Vodafone opóźnia ponowne wprowadzenie opłat roamingowych o kolejne trzy tygodnie. Zaś użytkownicy sieci Virgin Mobile i O2 wcale nie będą musieli borykać z tego typu dodatkowymi opłatami.
Vodafone planowało wprowadzić opłaty roamingowe po Brexicie już 6 stycznia 2022 roku – w ten sposób sieć dopasowywała się do innych operatorów, którzy również próbowali to zrobić po Nowym Roku.

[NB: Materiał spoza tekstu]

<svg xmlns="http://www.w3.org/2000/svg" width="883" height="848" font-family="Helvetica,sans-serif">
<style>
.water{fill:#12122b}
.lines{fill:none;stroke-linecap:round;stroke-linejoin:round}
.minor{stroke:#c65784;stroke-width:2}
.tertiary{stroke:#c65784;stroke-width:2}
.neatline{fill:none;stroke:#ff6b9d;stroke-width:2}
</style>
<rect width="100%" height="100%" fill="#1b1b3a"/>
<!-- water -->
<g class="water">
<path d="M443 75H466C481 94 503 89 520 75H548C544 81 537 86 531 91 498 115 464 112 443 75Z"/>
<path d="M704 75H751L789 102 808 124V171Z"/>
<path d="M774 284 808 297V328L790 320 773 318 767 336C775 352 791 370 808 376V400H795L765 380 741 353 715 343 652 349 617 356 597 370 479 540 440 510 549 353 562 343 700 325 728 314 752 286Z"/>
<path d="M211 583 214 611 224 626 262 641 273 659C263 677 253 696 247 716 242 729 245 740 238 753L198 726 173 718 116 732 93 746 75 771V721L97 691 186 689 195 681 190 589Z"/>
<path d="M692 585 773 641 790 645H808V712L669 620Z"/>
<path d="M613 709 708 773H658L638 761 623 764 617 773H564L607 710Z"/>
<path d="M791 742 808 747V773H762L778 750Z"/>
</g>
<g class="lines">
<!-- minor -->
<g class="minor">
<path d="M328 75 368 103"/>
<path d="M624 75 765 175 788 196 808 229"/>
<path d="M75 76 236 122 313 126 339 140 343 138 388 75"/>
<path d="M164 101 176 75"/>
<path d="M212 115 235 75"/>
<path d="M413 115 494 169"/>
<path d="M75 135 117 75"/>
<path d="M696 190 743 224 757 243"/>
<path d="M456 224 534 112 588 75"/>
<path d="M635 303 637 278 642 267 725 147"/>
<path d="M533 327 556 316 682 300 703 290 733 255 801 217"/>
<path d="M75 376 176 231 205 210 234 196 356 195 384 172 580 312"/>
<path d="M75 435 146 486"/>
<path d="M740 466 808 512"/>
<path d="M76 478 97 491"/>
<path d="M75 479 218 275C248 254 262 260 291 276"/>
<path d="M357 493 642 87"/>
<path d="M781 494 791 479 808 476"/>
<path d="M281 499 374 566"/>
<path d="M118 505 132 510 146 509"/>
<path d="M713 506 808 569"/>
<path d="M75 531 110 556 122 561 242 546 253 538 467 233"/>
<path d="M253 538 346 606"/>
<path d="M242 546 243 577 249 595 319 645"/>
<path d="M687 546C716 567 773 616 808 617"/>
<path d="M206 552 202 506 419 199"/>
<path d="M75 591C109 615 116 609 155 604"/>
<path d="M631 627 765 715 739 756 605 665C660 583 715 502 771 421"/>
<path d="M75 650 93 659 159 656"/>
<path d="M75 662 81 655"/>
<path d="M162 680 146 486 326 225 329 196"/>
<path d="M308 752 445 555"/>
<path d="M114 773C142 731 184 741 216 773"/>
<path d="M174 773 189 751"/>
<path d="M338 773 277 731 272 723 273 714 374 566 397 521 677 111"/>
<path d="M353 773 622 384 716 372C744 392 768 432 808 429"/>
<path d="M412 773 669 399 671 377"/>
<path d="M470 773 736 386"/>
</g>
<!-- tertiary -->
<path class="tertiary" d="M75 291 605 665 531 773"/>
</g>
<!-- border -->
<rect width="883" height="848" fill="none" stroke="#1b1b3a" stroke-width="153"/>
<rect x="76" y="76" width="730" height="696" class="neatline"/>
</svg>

Jednak kilka dni temu Vodafone poinformowało swoich użytkowników – że opłaty roamingowe zostaną wprowadzone dopiero pod koniec stycznia.
Zanim Wielka Brytania opuściła Unię Europejską, użytkownicy mogli korzystać z połączeń, SMS-ów i pakietu danych w swoich planach komórkowych w dowolnym kraju UE. Jednak umowa handlowa UE z grudnia 2020 roku dała operatorom komórkowym możliwość ponownego wprowadzenia opłat roamingowych.
Vodafone i EE
Nie tylko Vodafone opóźnił powrót opłat roamingowych. EE również opóźniło ich wznowienie – mają one wrócić dopiero w marcu.

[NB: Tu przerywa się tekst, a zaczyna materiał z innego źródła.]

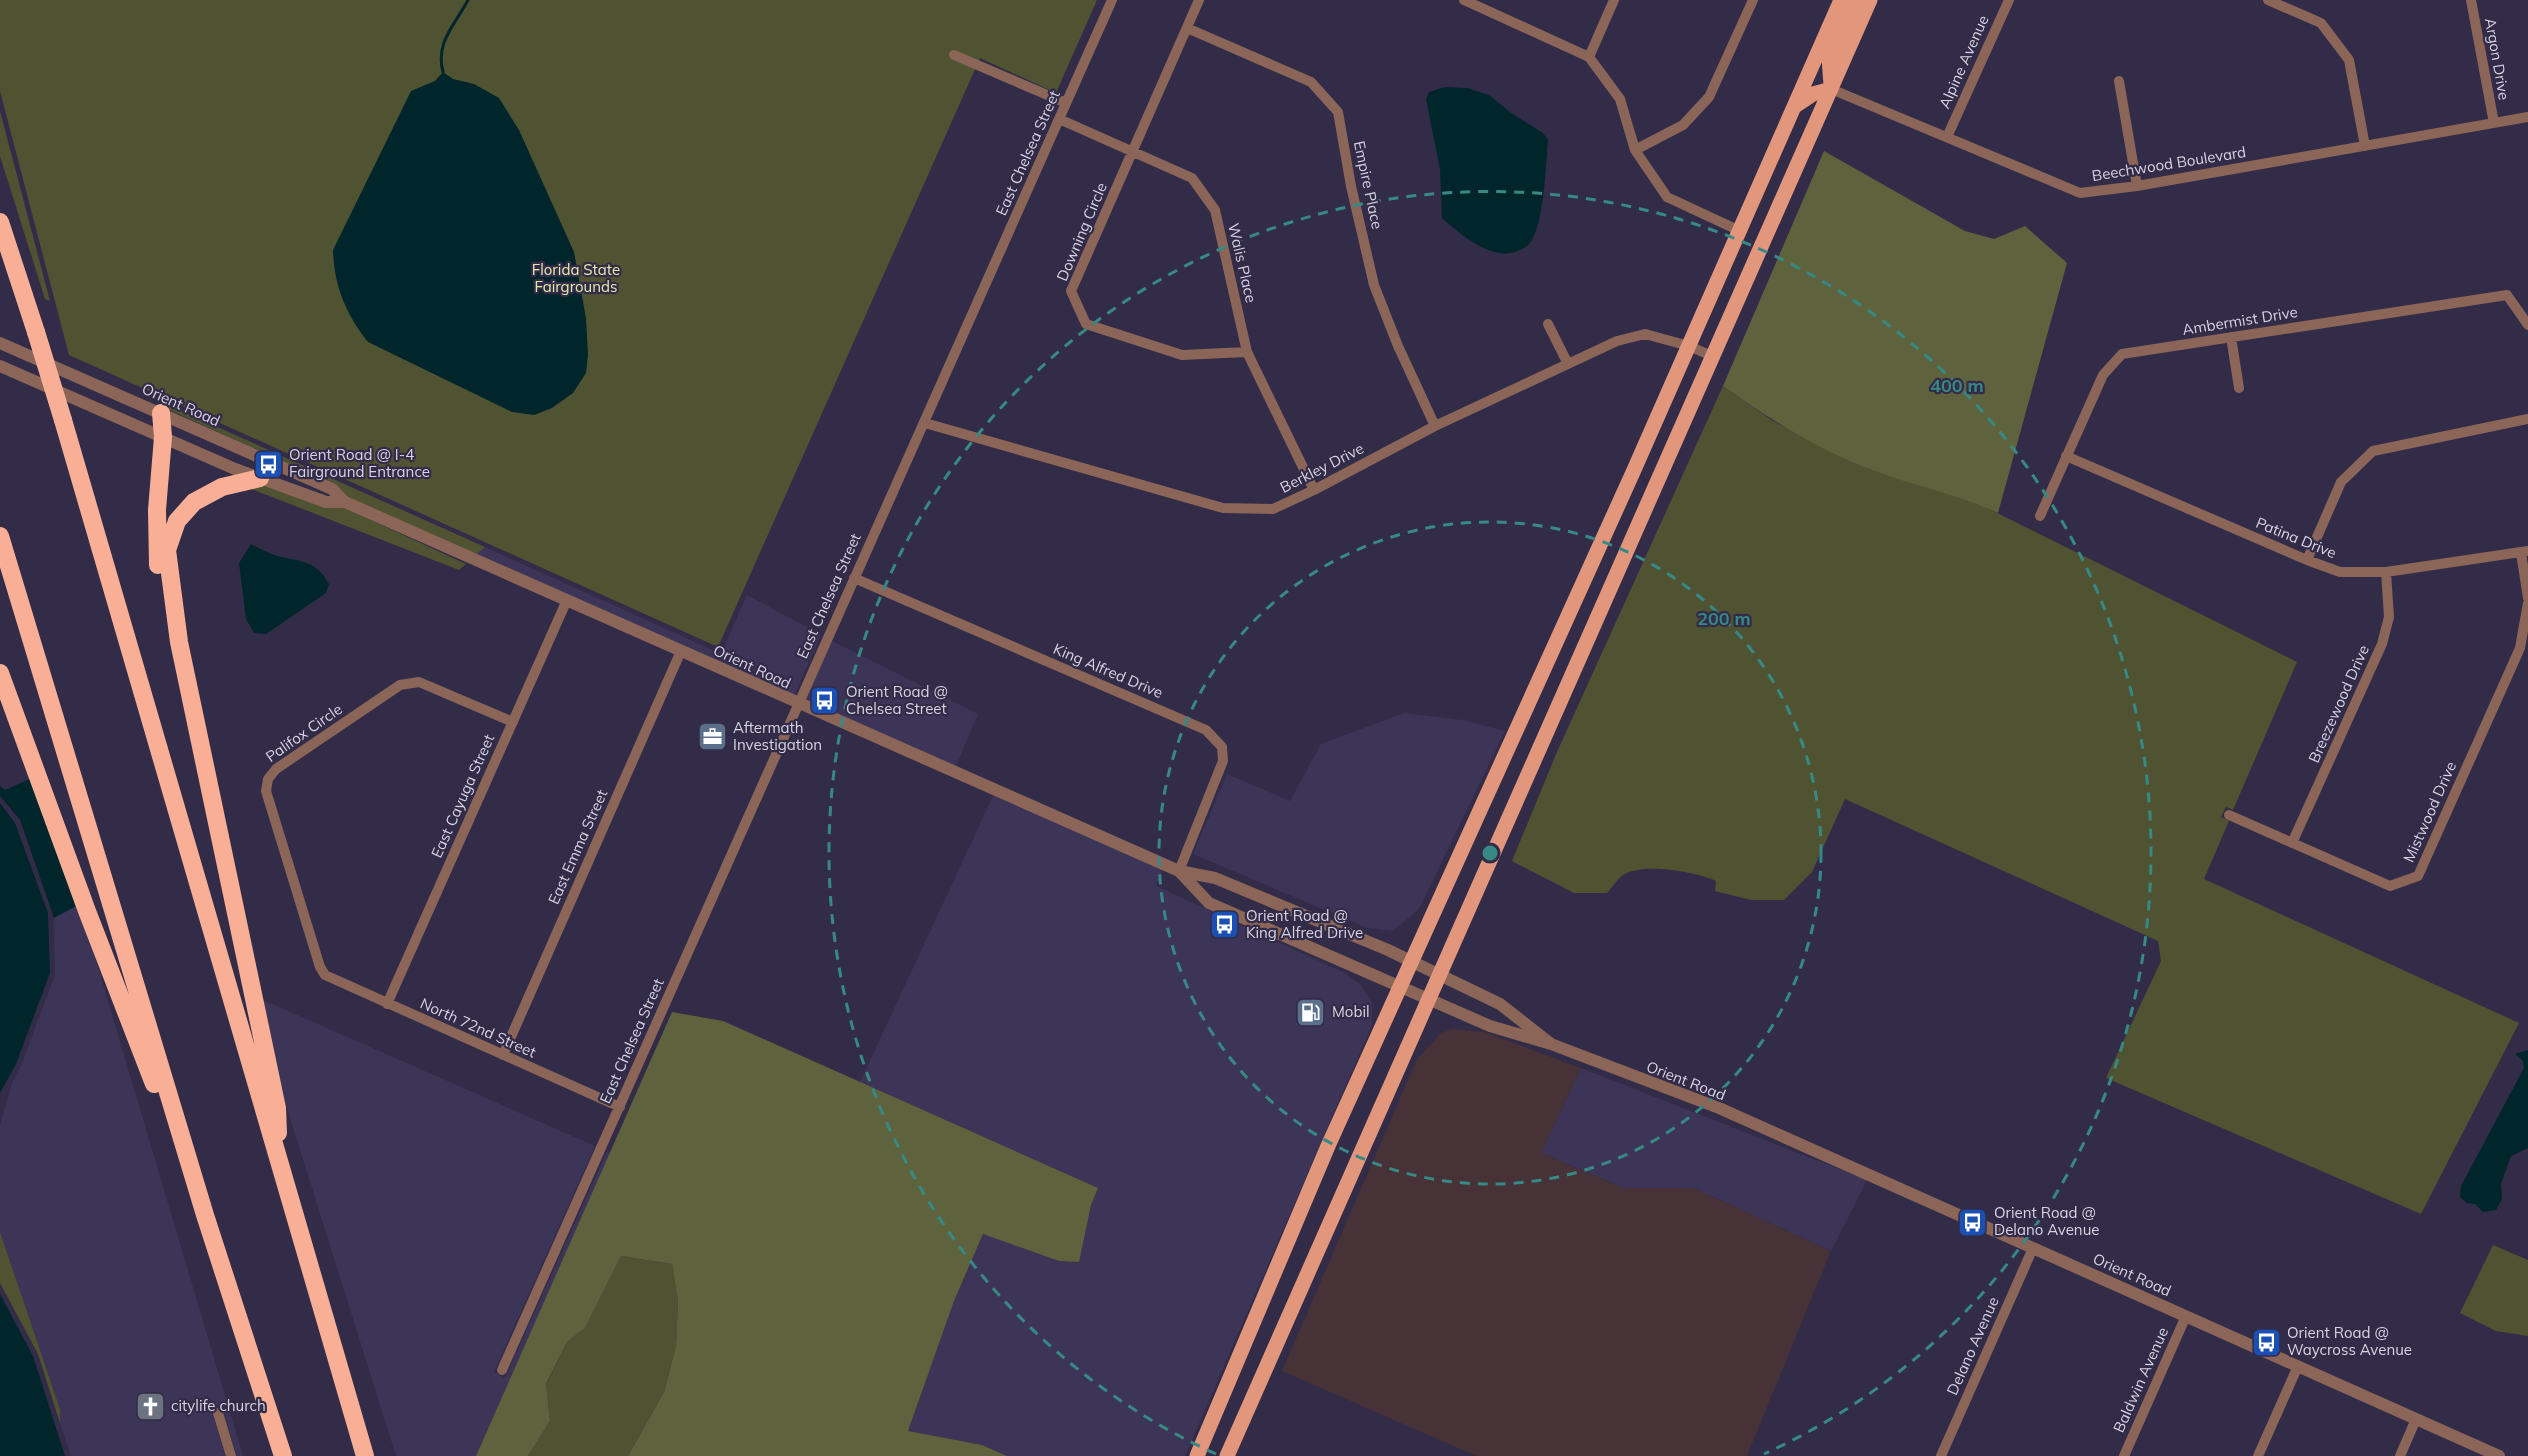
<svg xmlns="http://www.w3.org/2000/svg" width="2528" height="1456" viewBox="0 0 2528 1456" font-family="Mulish,sans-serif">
  <rect width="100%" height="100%" fill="#322c48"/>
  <!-- built -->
  <path fill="#3d3557" d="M485,547L717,652L723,649L747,595L821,635L794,696L476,555Z
    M832,641L978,714L956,766L805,701Z
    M1404,713L1462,720L1505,731L1419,909L1393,931L1367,928L1193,854L1227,774L1290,801L1321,744Z
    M994,794L1163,870L1156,886L1343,972L1360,984L1372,1003V1025L1185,1456H1007L982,1445L908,1431L954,1301L983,1234L1059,1261L1078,1262L1091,1205L1098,1188L860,1082Z
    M78,905L83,917L243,1456H237L222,1407L211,1409L225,1456H71L60,1423V1409L0,1232V1125L12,1083L21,1066L55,975L54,918Z
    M261,999L595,1146L494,1372L505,1378L607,1151L610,1153L476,1456H396L277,1076Z
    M1581,1068L1867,1180L1831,1251L1694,1188H1624L1541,1153Z"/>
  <!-- industrial -->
  <path fill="#463237" d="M1452,1029L1484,1032L1581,1068L1541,1153L1624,1188H1694L1831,1251L1747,1456H1476L1282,1371L1417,1059L1441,1033Z"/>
  <!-- green -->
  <path fill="#4f5332" d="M0,0H1097L1056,93L980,58L718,647L69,355L0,91Z
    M0,111L50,301L45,299L0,156Z
    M1723,386L1773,421L1869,469L1975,502L2297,662L2233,810L2226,807L2221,817L2229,821L2204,879L2519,1023L2421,1214L2106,1078L2161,961L2158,941L1845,799L1812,872L1784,900H1751L1715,891L1716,881C1696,872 1644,862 1623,875C1617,879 1612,888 1607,893H1574L1512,861L1557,752Z
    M166,404L485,547L476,555L351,499L334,484L167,409Z
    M260,484L347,509L466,564L459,570L244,486Z
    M0,1232L60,1409V1423L38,1354L0,1283Z
    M2493,1245L2528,1260V1336L2496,1331L2460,1313Z
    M621,1256L672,1264L678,1301L676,1346L664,1392L628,1456H528L550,1421L546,1385L567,1342L585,1328Z"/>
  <!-- forest -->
  <path fill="#5e633d" d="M1824,151L1965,231L1994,239L2025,226L2067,263L1998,513C1957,494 1914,486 1872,470C1819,450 1769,419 1723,386Z
    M672,1012L723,1021L1098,1188L1091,1205L1079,1262L1059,1261L983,1234L954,1301L908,1431L982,1445L1007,1456H628L664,1392L676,1346L678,1301L672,1264L621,1256L585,1328L567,1342L546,1384L550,1421L528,1456H476Z"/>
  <!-- water -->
  <path fill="#00262c" d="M443,72L453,79L474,84L499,98L519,130L574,252L586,318L588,355L586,373L573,393L552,408L534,415L512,412L368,342C346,314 334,286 333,250L411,91L435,81Z
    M1445,87L1467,88L1489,95L1510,112L1543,133L1548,140C1546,163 1544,231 1528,245C1500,269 1462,236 1442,218L1440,169L1426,99L1429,92Z
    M251,544C261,549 271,555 282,557C304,562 317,562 329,584L326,593L266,634L254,633L246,619L239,563Z
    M32,778L78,905L54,918L20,820L0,796V786L5,790Z
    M0,803L15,823L48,913L50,973L16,1064L0,1093Z
    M2528,1050V1148L2511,1156L2501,1184L2502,1199L2496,1210L2483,1212L2475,1204L2467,1203L2460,1197L2461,1186L2524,1068L2523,1061L2515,1054Z
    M0,1294L33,1356L65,1456H0Z"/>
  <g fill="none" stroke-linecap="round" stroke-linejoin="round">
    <!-- stream -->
    <path stroke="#00262c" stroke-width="3" d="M443,72C435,42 455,25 468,0"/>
    <!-- minor -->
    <path stroke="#8a6558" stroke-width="10" d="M1199,0L1071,291L1086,324L1182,355L1247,352
      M1464,0L1589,57L1620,99L1635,150L1667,197L1740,231
      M2268,0L2321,23L2349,60L2365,146
      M2471,0L2494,123
      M1187,28L1311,82L1338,112L1351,186L1374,285L1398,346L1435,426
      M954,55L1066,103
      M1589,57L1614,0
      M2119,81L2137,186
      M1831,89L2080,193L2137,186L2528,117
      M1059,119L1192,178L1215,210L1247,352L1314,490
      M1947,137L2009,0
      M1635,150L1683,125L1709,97L1753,0
      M1548,324L1568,364
      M2231,337L2239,388
      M925,423L1223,508L1273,509L1314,490L1435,426L1617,341L1645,334L1689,346L1714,357
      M2066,456L2307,560L2340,572H2386L2528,551
      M2040,516L2103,375L2122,354L2507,295L2528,325
      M2521,553L2528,598
      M2307,560L2341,482L2373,451L2528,419
      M854,578L1206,730L1222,747L1223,761L1179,871
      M513,722L419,682L400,685L276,769L268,779L266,791L320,967L325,975L620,1107
      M2229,815L2390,886L2418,876L2520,648L2528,603
      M2292,843L2382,644L2389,617L2386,572
      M387,1004L567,600
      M503,1055L681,651
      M502,1370L1112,0
      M218,1413L231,1456
      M1941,1456L2033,1248
      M2124,1456L2186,1316
      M2258,1456L2298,1366
      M2400,1456L2416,1419"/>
    <!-- tertiary -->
    <path stroke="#8a6558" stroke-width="12" d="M0,343L332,489L345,502L1179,871L1215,878L1388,950L1500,1004L1551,1044
      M0,366L235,469L326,502H345
      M1179,871L1209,903L1490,1026L1551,1044L1719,1108L2499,1456"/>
    <!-- primary -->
    <path stroke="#e2967c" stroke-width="15" d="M1831,85L1829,58L1854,0
      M1795,106L1813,94L1831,89
      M1197,1456L1328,1146L1634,470L1841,0
      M1227,1456L1870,0"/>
    <!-- motorway -->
    <path stroke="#f9af96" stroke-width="18" d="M0,222L36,332
      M63,420L365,1456
      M260,478L222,487L194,502L177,521L167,550L179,642L277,1108L278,1133
      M0,536L205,1215L283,1456
      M158,565L157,510L163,437L161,413
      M0,673L87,911L154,1084"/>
    <!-- motorway-bridge -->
    <path stroke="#f9af96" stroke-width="18" d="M36,332L63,420"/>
  </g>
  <!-- distance rings -->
  <g fill="none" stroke="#378986" stroke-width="3" stroke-dasharray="10 8">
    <circle cx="1490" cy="853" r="331"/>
    <path d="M1216 1454A661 661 0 1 1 1764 1454"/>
  </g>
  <!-- icons -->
  <defs>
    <symbol id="bus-square" viewBox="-11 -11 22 22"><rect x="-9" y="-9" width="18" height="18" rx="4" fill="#1a4fb4" stroke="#322c48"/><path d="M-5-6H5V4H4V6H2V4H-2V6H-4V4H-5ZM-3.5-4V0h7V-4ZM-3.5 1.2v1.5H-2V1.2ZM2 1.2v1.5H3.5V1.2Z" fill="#fff"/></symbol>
    <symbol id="office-square" viewBox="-11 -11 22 22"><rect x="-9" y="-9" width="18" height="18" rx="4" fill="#5c6f8a" stroke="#322c48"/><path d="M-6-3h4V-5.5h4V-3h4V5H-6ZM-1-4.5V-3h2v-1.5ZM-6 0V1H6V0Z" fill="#fff"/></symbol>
    <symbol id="fuel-square" viewBox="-11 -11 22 22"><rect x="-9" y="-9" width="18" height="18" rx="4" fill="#5c6f8a" stroke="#322c48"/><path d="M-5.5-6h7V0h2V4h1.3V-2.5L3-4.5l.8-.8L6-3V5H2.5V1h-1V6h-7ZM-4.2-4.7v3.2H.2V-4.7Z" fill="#fff"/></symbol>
    <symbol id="church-square" viewBox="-11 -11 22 22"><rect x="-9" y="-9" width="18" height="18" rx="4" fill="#6b7280" stroke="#322c48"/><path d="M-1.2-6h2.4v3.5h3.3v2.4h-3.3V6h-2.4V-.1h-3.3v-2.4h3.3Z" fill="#fff"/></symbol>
  </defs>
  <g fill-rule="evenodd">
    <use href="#bus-square" x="252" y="448" width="33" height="33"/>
    <use href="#bus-square" x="808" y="684" width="33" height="33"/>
    <use href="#office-square" x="696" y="720" width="33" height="33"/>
    <use href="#bus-square" x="1208" y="908" width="33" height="33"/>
    <use href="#fuel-square" x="1294" y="996" width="33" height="33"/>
    <use href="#bus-square" x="1956" y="1206" width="33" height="33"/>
    <use href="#bus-square" x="2250" y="1326" width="33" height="33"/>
    <use href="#church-square" x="134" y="1390" width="33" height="33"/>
  </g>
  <g text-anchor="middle" stroke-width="4.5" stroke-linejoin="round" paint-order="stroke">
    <!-- street labels -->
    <g font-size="15" fill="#d6d3e5" stroke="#322c48">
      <text transform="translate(2497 59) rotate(80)" y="5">Argon Drive</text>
      <text transform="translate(1964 62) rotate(-66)" y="5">Alpine Avenue</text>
      <text transform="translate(1028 153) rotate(-66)" y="5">East Chelsea Street</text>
      <text transform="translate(2169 164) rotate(-9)" y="5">Beechwood Boulevard</text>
      <text transform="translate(1368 185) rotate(78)" y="5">Empire Place</text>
      <text transform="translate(1082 232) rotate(-67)" y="5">Downing Circle</text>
      <text transform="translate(1242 263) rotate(77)" y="5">Walis Place</text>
      <text transform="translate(2240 321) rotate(-9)" y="5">Ambermist Drive</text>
      <text transform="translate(181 405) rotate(24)" y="5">Orient Road</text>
      <text transform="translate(1322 468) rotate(-27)" y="5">Berkley Drive</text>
      <text transform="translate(2296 538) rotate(22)" y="5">Patina Drive</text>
      <text transform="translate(829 596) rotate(-66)" y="5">East Chelsea Street</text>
      <text transform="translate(752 667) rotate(25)" y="5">Orient Road</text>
      <text transform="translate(1108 671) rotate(23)" y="5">King Alfred Drive</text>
      <text transform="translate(2339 704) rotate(-66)" y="5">Breezewood Drive</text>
      <text transform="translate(304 733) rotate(-35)" y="5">Palifox Circle</text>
      <text transform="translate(463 796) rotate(-66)" y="5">East Cayuga Street</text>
      <text transform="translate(2430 812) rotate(-66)" y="5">Mistwood Drive</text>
      <text transform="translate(578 847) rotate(-66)" y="5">East Emma Street</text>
      <text transform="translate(478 1028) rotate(24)" y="5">North 72nd Street</text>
      <text transform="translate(632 1041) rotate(-66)" y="5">East Chelsea Street</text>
      <text transform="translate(1686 1081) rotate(21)" y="5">Orient Road</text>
      <text transform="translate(2132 1275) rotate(24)" y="5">Orient Road</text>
      <text transform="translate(1973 1346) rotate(-66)" y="5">Delano Avenue</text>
      <text transform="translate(2141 1380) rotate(-66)" y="5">Baldwin Avenue</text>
    </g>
    <!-- park labels -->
    <g font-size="15" fill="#e3eba9" stroke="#322c48">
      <text x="576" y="275">Florida State<tspan x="576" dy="17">Fairgrounds</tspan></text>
    </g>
    <!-- poi labels -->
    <g font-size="15" fill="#d6d3e5" stroke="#322c48" text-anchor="start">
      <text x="289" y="460">Orient Road @ I-4<tspan x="289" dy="17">Fairground Entrance</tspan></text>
      <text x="846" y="697">Orient Road @<tspan x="846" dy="17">Chelsea Street</tspan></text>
      <text x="733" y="733">Aftermath<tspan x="733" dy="17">Investigation</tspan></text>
      <text x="1246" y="921">Orient Road @<tspan x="1246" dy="17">King Alfred Drive</tspan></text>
      <text x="1332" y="1017">Mobil</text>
      <text x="1994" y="1218">Orient Road @<tspan x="1994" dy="17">Delano Avenue</tspan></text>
      <text x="2287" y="1338">Orient Road @<tspan x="2287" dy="17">Waycross Avenue</tspan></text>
      <text x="171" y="1411">citylife church</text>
    </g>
  </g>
  <circle cx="1490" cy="853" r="9" fill="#378986" stroke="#322c48" stroke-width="3"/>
  <g font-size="18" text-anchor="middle" font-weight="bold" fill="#378986" stroke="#322c48" stroke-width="4.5" stroke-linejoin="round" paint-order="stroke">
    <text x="1957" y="392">400 m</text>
    <text x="1724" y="625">200 m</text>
  </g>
</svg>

Sieć Three poinformowała zaś swoich użytkowników, że również wprowadzi opłaty roamingowe między Wielką Brytanią a Europą – ta zmiana jest jednak planowana na maj 2022 roku.
Wyjaśniając powód opóźnienia planowanych zmian, Vodafone powiedziało, że nie jest gotowe do wprowadzenia nowego systemu i potrzebuje więcej czasu na testy.
„Przesunęliśmy wprowadzenie opłat roamingowych do końca stycznia, dając czas na dalsze testy, aby zapewnić jak najlepsze wrażenia dla klientów kupujących nasze pakiety za £1 dziennie. Do tego czasu klienci będą mogli nadal korzystać z roamingu bez opłat”.
Opłata w wysokości £1 dziennie jest najlepszą ceną Vodafone, ale ma zastosowanie tylko w przypadku zakupu w pakiecie 8 lub 15 dni. Zwykle pakiet kosztuje £2 dziennie – to odpowiada planowanym cenom od EE i Three.
EE zapowiedziało zaś, że zmiana planów była spowodowana nieokreślonymi opóźnieniami technicznymi.
„Wprowadzanie dużych zmian w systemach bilingowych w sieciach komórkowych jest zawsze ryzykowne” powiedział Ben Wood, główny analityk CCS Insight i założyciel Mobile Phone Museum.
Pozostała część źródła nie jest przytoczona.